Rosemary descobre o que era óbvio: o evento das velas promovida pela GC fazia parte dos planos do pai de Andy para começar o apocalipse. Ao acender as velas a população estaria liberando um vírus mortal que iria dizimar toda a espécie humana, no reveillon de 1999 para 2000. Curiosamente, após reler o livro há algum tempo atrás, foi impossível não notar semelhanças com a pandemia de COVID-19, cujo primeiro alerta foi registrado em 31 de Dezembro de 2019. Profecias à parte, o final é marcado por momentos importantes como o encontro de Rosemary com Joe/Satã (sim, o motorista de Andy era na verdade seu pai disfarçado todo esse tempo) e Andy sendo crucificado, após se arrepender no último minuto e tentar salvar o mundo, enquanto luta para que sua metade humana prevalecesse.

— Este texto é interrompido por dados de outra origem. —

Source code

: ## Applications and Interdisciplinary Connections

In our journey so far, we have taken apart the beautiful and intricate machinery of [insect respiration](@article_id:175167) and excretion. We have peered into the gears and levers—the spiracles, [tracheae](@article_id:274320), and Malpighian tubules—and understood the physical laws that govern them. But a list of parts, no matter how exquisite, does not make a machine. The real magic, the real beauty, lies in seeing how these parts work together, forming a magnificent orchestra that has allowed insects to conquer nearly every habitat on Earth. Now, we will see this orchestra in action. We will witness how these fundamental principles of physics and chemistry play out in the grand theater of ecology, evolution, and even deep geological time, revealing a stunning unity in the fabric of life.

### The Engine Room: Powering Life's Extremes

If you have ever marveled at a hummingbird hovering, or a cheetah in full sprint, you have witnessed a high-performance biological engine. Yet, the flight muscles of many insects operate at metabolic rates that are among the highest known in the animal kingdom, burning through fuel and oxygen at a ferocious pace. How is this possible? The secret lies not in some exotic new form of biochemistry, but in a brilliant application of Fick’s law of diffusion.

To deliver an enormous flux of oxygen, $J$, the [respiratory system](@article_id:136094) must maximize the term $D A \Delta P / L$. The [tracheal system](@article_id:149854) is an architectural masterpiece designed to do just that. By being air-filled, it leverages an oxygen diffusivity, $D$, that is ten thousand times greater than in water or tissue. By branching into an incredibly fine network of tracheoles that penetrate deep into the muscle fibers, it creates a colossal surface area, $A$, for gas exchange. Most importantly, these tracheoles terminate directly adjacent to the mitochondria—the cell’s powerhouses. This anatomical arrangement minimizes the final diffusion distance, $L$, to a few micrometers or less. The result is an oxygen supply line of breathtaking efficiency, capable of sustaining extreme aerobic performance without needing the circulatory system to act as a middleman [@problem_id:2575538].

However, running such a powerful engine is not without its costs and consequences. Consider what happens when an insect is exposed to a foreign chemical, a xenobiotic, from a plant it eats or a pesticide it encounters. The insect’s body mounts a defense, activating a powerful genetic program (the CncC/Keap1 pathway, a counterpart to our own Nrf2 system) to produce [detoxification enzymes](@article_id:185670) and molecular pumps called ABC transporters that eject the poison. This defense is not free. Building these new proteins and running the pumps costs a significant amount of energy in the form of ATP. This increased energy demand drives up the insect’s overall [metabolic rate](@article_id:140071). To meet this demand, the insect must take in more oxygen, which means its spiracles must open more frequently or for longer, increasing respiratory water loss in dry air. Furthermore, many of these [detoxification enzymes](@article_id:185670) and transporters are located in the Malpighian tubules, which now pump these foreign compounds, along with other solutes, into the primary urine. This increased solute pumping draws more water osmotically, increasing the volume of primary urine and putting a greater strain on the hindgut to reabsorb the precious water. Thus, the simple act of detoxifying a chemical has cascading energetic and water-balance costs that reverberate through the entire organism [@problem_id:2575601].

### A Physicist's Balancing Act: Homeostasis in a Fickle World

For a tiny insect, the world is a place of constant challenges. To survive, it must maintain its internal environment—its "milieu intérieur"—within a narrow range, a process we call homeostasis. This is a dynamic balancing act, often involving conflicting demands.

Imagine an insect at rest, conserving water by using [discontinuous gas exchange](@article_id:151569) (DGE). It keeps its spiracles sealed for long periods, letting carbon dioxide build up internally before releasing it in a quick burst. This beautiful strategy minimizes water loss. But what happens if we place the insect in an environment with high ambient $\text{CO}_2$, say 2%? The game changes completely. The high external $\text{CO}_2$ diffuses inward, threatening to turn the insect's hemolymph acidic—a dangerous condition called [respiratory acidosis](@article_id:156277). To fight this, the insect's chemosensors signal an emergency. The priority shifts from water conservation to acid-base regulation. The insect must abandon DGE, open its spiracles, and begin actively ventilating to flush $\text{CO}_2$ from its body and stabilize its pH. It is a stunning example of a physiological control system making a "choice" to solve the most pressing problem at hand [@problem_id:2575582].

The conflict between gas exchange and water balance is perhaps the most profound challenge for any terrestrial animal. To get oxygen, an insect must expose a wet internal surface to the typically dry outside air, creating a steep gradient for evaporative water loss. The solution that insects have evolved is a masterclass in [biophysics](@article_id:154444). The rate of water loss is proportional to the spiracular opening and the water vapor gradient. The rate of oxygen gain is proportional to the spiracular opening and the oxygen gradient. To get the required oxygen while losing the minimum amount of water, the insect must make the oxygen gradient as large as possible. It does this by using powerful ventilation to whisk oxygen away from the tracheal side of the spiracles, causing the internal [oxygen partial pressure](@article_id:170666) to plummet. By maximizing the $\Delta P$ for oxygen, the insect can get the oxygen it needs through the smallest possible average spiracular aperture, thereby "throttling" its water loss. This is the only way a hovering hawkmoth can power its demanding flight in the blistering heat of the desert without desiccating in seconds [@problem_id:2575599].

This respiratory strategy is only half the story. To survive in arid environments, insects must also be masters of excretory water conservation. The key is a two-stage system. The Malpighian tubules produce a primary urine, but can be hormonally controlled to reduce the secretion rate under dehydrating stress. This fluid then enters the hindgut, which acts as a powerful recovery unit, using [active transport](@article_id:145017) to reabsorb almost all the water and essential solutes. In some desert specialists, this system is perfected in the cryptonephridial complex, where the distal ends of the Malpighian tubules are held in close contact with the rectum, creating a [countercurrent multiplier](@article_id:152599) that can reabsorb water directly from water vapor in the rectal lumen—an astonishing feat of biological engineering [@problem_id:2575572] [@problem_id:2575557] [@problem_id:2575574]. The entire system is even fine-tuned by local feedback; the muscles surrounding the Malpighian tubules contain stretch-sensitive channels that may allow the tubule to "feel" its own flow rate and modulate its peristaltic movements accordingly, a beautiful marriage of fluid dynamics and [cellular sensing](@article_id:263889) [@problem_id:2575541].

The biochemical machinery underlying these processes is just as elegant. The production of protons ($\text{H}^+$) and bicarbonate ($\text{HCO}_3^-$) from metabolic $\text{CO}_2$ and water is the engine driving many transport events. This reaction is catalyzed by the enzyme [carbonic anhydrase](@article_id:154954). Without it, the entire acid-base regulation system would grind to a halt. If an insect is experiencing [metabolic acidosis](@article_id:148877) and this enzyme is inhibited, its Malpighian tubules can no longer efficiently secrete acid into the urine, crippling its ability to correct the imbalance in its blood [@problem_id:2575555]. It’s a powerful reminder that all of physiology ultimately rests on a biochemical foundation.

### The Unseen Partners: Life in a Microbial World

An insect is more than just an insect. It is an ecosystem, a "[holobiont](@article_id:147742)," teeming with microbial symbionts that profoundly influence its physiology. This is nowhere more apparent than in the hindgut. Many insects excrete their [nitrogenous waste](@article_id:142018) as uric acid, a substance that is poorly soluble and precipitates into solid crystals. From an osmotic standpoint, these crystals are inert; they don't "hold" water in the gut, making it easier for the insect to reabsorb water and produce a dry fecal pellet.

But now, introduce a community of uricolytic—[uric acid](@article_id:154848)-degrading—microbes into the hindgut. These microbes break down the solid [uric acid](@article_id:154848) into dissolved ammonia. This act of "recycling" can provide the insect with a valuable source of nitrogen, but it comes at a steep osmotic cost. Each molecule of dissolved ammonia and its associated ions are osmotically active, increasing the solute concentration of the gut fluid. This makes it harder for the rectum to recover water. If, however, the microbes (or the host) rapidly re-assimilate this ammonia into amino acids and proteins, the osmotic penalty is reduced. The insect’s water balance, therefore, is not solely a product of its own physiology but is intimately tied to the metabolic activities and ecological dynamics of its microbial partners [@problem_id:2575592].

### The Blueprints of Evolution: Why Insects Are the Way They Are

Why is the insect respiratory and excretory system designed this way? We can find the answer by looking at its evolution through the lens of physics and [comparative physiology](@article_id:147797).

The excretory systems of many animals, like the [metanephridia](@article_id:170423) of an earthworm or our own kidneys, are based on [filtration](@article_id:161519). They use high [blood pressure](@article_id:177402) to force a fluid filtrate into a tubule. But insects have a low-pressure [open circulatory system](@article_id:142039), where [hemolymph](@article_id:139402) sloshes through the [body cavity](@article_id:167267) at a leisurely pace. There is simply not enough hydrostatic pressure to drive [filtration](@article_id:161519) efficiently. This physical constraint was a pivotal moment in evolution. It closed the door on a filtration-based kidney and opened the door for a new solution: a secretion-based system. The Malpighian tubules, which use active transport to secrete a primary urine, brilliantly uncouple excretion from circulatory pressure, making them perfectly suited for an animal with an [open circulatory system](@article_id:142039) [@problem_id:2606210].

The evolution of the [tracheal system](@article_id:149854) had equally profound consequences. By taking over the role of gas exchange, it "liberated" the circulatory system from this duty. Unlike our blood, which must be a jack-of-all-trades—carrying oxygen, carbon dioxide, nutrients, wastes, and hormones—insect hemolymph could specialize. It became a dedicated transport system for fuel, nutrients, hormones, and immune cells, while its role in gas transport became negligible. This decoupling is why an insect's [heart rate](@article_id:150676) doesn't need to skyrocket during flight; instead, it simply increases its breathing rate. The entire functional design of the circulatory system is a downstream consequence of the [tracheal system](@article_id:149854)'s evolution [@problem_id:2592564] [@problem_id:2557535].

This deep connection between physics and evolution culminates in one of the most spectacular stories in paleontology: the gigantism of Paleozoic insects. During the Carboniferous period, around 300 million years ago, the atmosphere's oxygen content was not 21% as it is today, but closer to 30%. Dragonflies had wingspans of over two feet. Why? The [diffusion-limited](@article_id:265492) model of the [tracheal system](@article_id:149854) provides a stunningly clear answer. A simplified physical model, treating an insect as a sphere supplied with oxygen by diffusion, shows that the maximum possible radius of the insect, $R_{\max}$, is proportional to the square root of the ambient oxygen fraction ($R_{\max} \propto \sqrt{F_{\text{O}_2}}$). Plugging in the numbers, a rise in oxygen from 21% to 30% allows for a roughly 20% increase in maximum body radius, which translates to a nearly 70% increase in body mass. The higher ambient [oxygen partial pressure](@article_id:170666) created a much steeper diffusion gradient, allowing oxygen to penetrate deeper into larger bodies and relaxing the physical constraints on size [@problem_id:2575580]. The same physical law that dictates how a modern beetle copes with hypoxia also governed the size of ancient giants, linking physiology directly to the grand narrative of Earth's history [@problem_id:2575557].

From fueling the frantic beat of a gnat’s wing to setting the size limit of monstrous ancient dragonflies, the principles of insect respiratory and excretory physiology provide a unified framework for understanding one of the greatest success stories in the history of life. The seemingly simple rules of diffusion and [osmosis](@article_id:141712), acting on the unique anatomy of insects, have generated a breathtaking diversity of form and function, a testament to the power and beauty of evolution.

Por fim, com o inevitável fim do mundo se aproximando, Rosemary aceita a proposta de Joe/Satã e vai com ele para o inferno, com a promessa de ter uma vida eterna sendo jovem e bela. É claro que ele estava mentindo e, ao que tudo indica, Andy também, quando a incentivou a aceitar a proposta. Rosemary então acorda ao lado de Guy, como se todos os acontecimentos do primeiro e do segundo livro fossem apenas um sonho. Foi esse o final que revoltou a grande maioria dos leitores, porém, o desfecho não é tão simples assim. O escritor Ira Levin deixou um enigma que supostamente revela a explicação do final verdadeiro de Rosemary: o anagrama Roast Mules. Sem nenhuma resposta oficial, a versão mais aceita entre os fãs é que Roast Mules significa Somersault (cambalhota). Ou seja, Rosemary está fadada a reviver os piores momentos de sua vida, desde o dia em que decide se mudar para o Edifício Dakota, ou o Bram, por toda a eternidade, e esse será o seu inferno.
Fica aqui o excerto em que Levin fala sobre a charada:
“A charada Roast Mules me foi apresentada num casamento há sete anos por um homem que conheço apenas como o pai da atriz Bebe Neuwirth. Eu o xinguei por muito tempo – com delicadeza, por causa de sua filha, mas agora sou grato a ele também. A solução para a charada é honesta e agradável. Não gastem selos comigo.” (Ira Levin – O Filho de Rosemary)
A resposta para o anagrama, que, conforme explicado no livro, poderia ser resolvido por uma criança de 6 anos, nunca foi revelada pelo autor, deixando os leitores a ver navios até hoje e proporcionado outro fim infernal, dessa vez para os fãs. O livro foi dedicado à atriz Mia Farrow.
FIM DOS SPOILERS!
O Filho de Rosemary, longe de ser perfeito, não foi a sequência que os fãs pediram, mas acho difícil encontrar um final à altura do primeiro livro e que agradasse a todos. Apesar dos capítulos monótonos, proporciona momentos de suspense e um final enigmático que, se as apostas dos fãs estiverem corretas, não poderia ser tão perfeitamente terrível. Por fim, O Bebê de Rosemary teve o privilégio de ganhar uma sequência oficial, escrita pelo seu criador, algo que nem todos os clássicos do terror podem se gabar de ter. É uma leitura obrigatória para quem gostou do primeiro livro/filme e gostaria de saber o que aconteceu com Rosemary e seu bebê, mesmo que, até então, fora das telonas.